A woman in nun’s clothing and a young boy walk through long grass in open countryside
Cate Blanchett and Aswan Reid in ‘The New Boy’

Indigenous Australian director Warwick Thornton is known for two powerful dramas rooted in Aboriginal experience: the harshly street-smart Samson and Delilah and a superb Outback Western, Sweet Country. He returns with something odder and more delicate — The New Boy, a magical-realist fable about the encounter between two worlds.

Opening titles tell us about Australia’s former policy of “breeding out the black”, separating Indigenous children from their culture. The period is the 1940s, and one such child is brought forcibly to a secluded orphanage run by Sister Eileen (Cate Blanchett). With his wide, contemplative eyes and a seraphic crop of golden hair, he is only ever known as “New Boy”.

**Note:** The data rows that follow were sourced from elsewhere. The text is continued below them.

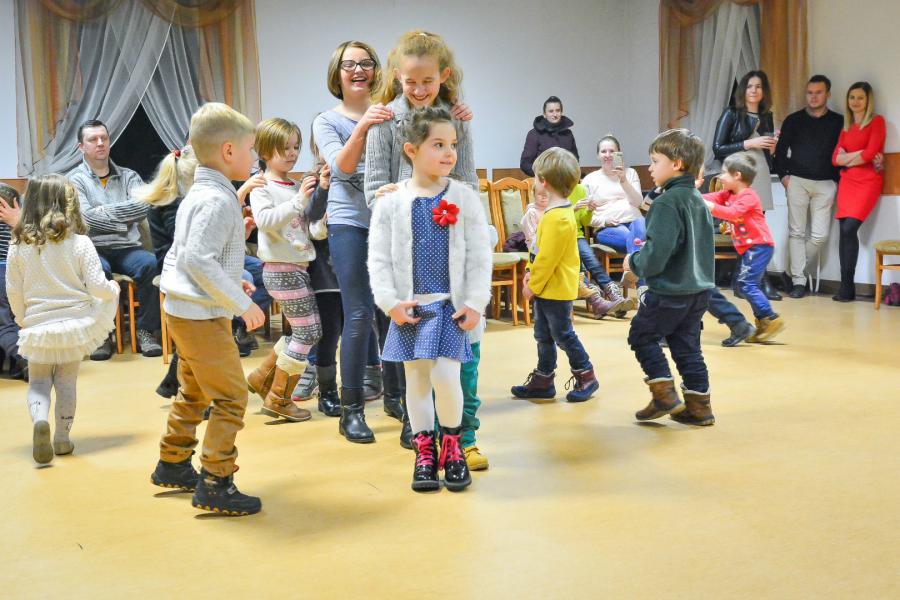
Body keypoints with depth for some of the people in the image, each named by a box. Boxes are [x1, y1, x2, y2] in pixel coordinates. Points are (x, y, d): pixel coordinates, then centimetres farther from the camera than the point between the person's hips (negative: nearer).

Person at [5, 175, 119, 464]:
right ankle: (62, 439, 20)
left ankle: (39, 421, -14)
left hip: (38, 326, 1)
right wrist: (113, 288, 11)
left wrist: (22, 319, 17)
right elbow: (96, 287, -11)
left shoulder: (18, 246, -4)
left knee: (38, 382, 14)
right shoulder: (80, 243, -10)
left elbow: (14, 292, 1)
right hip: (75, 323, 0)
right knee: (67, 382, 13)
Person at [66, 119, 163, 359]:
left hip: (126, 249, 2)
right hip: (93, 249, -2)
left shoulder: (128, 176, 15)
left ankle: (146, 331, -17)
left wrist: (105, 210, -7)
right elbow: (86, 217, -9)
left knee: (150, 264, -30)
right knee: (99, 271, -36)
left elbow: (142, 207, -4)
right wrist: (124, 220, -5)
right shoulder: (74, 180, 7)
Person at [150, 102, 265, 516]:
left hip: (184, 311, 11)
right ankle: (215, 484, -2)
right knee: (230, 397, -5)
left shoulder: (197, 195, 12)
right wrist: (242, 303, -23)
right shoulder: (218, 201, -19)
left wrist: (230, 281, 16)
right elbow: (198, 260, -28)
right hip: (203, 316, -11)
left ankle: (172, 465, 36)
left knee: (193, 393, 23)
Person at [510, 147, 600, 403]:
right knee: (544, 335, 16)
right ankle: (542, 381, 25)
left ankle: (586, 377, 17)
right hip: (546, 287, 10)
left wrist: (534, 285, -15)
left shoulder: (558, 218, -24)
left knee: (562, 334, 3)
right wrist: (531, 273, 8)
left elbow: (547, 258, -23)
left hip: (556, 288, -10)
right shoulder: (559, 210, 9)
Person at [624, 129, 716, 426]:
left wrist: (635, 263, -6)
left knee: (641, 335, 9)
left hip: (669, 292, -8)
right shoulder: (698, 200, 10)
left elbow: (657, 254, -26)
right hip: (699, 288, 9)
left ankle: (665, 394, 5)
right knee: (687, 346, 15)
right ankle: (699, 406, 17)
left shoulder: (666, 203, -19)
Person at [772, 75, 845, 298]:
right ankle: (798, 280, 1)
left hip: (825, 184, 0)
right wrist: (783, 175, 0)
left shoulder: (838, 122, 8)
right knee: (797, 232, -2)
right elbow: (780, 150, 9)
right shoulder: (793, 120, 8)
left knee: (820, 234, -6)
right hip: (797, 181, 0)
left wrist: (838, 180, 1)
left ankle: (795, 271, 10)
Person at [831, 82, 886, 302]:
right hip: (847, 182, 5)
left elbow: (869, 154, -9)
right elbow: (835, 158, 9)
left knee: (849, 229, -19)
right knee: (845, 232, -4)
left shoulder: (876, 121, 2)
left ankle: (847, 287, -14)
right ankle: (846, 287, -4)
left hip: (868, 181, -5)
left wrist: (847, 159, 4)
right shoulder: (846, 127, 19)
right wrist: (858, 154, -6)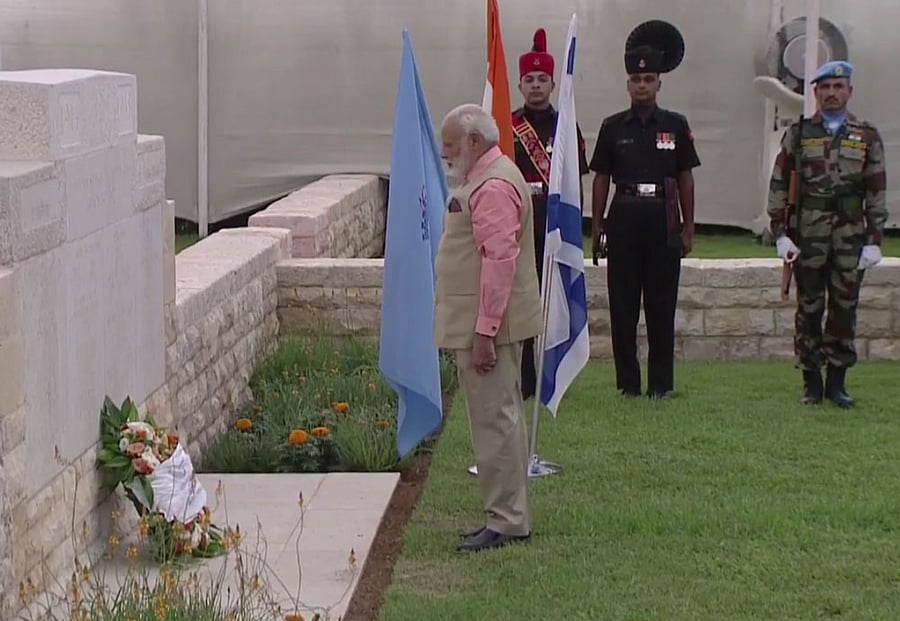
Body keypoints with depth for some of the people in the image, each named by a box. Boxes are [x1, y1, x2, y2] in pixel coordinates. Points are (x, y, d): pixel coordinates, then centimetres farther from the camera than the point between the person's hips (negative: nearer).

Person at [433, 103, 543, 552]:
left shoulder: (494, 186, -18)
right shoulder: (482, 179, 17)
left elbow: (499, 260, -25)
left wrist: (484, 332, -26)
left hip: (487, 325, -11)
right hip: (481, 324, 11)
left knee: (495, 420, -7)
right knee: (500, 418, 14)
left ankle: (506, 522, -2)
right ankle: (508, 515, 20)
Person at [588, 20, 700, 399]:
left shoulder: (675, 126, 5)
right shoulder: (613, 127, 5)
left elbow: (685, 179, 7)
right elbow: (601, 180, 8)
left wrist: (687, 228, 4)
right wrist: (596, 228, 4)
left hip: (663, 222, 0)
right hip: (624, 221, 1)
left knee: (662, 304, 3)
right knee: (622, 305, 2)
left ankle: (661, 383, 9)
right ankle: (627, 382, 9)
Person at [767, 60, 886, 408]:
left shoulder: (867, 137, 6)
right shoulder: (798, 134, 5)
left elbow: (877, 193, 5)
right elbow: (779, 186, 4)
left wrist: (874, 241, -1)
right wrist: (780, 233, -3)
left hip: (851, 239, 1)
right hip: (808, 238, 0)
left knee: (844, 309, 4)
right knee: (809, 309, 3)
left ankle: (837, 382, 13)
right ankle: (811, 382, 12)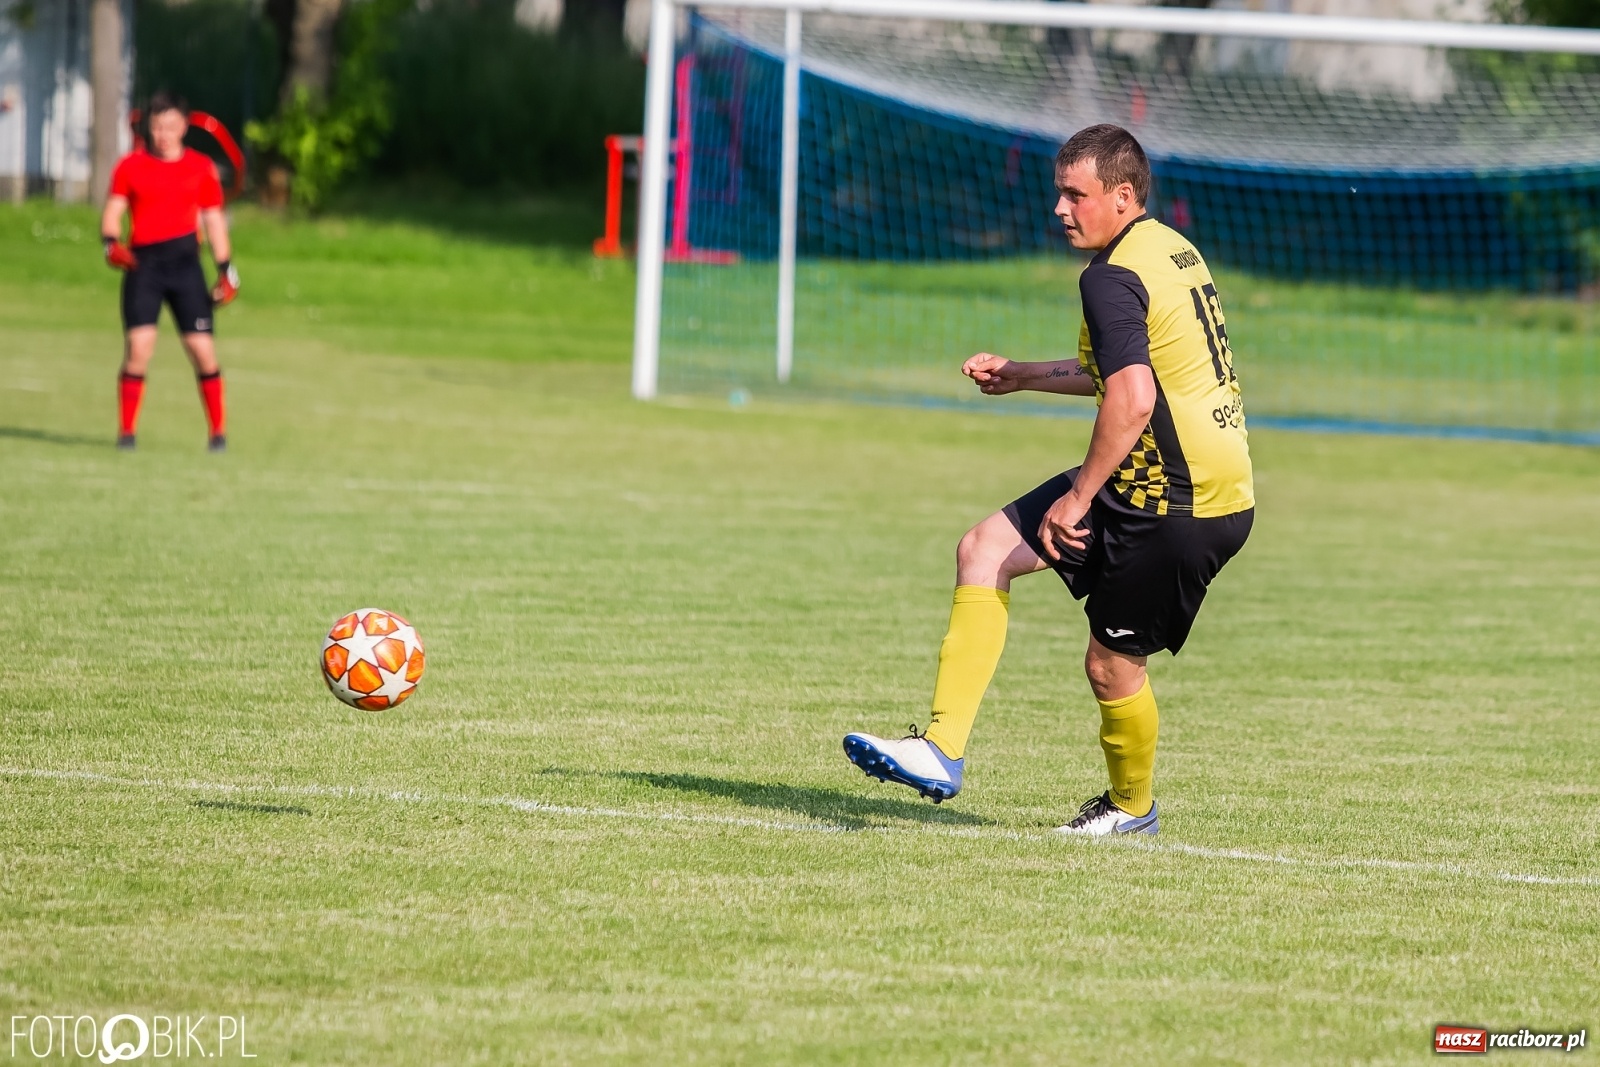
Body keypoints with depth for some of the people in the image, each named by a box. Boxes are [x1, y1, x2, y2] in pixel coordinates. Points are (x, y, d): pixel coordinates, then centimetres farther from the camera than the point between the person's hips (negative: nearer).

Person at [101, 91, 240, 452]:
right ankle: (126, 431, -3)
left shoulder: (201, 168, 8)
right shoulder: (130, 166, 6)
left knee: (203, 349, -3)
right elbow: (113, 210, 4)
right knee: (138, 347, -12)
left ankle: (217, 431, 10)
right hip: (143, 263, -1)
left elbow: (214, 220, 13)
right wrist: (111, 242, -17)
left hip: (185, 263, 1)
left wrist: (226, 270, 7)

The kid (Aswan Reid) turns out to have a strange power: he is attended by a little floating ball of flame that emerges from his hand. Soon, New Boy’s magic is confronted with the magic that Sister Eileen wants him to accept — in the form of a wooden Christ newly arrived from Europe. How New Boy responds leaves the nun in a state of spiritual disarray, clinging desperately to her belief and the bottle.

The New Boy has a fairly direct message to impart about the imposition of one culture on another, but conveys it with a teasing, often comical obliqueness that makes for an idiosyncratic energy. At times, that energy turns to awkward whimsy. Newcomer Reid radiates gauche charm and enthusiasm in a near-silent role, while Blanchett’s performance is all the more affecting in that Eileen is characterised not as a conventional authoritarian but as a tender, would-be tough matriarch manifestly crumbling on the inside.

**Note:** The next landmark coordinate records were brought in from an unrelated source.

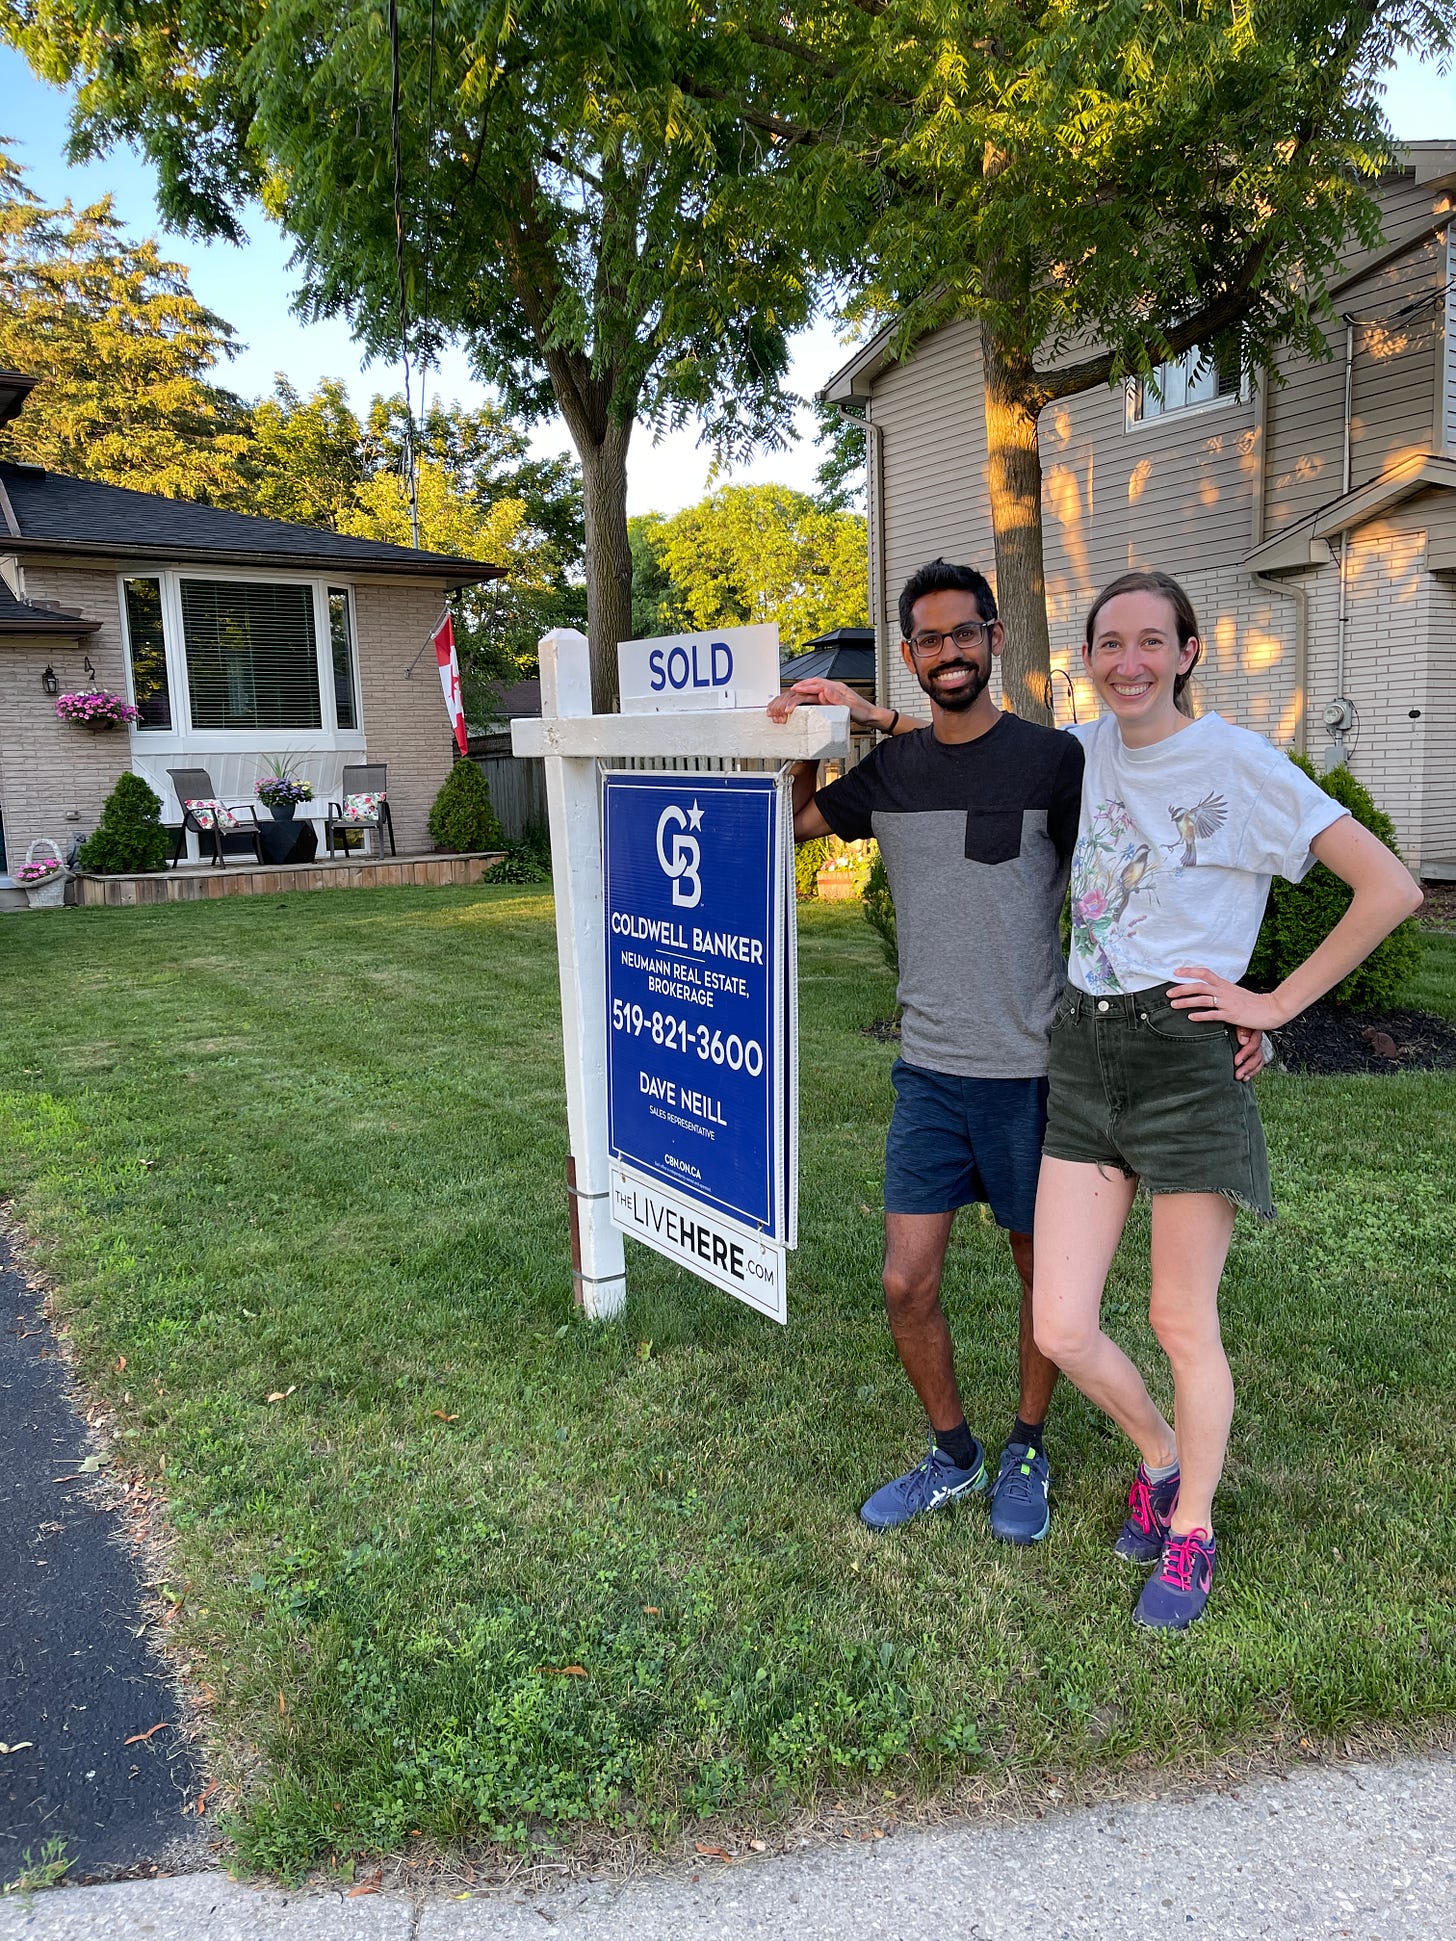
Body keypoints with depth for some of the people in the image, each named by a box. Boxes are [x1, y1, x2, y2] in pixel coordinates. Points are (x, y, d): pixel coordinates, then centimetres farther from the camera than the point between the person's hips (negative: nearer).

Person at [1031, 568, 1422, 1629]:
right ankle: (1162, 1459, 35)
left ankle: (1190, 1535, 32)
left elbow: (1392, 887, -9)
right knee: (1062, 1328, 4)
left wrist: (1278, 1003, -9)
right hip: (1083, 1052, 5)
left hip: (1186, 1055, -5)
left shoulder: (1237, 761, -7)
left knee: (1182, 1325, 7)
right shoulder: (1084, 750, 8)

A young boy sits on a bed in a  dormitory with light seeping through shuttered windows; next to him a figure lies on a bed, wrapped in blankets
Aswan Reid in a near-silent role in ‘The New Boy’

Acting as his own director of photography, Thornton shoots the film magnificently — setting the enclosure of the orphanage’s dark-walled enclave against the vast, exposed terrain outside. This is an alluring, suggestive fable, but it never quite finds the artistic clarity to stand with Thornton’s best.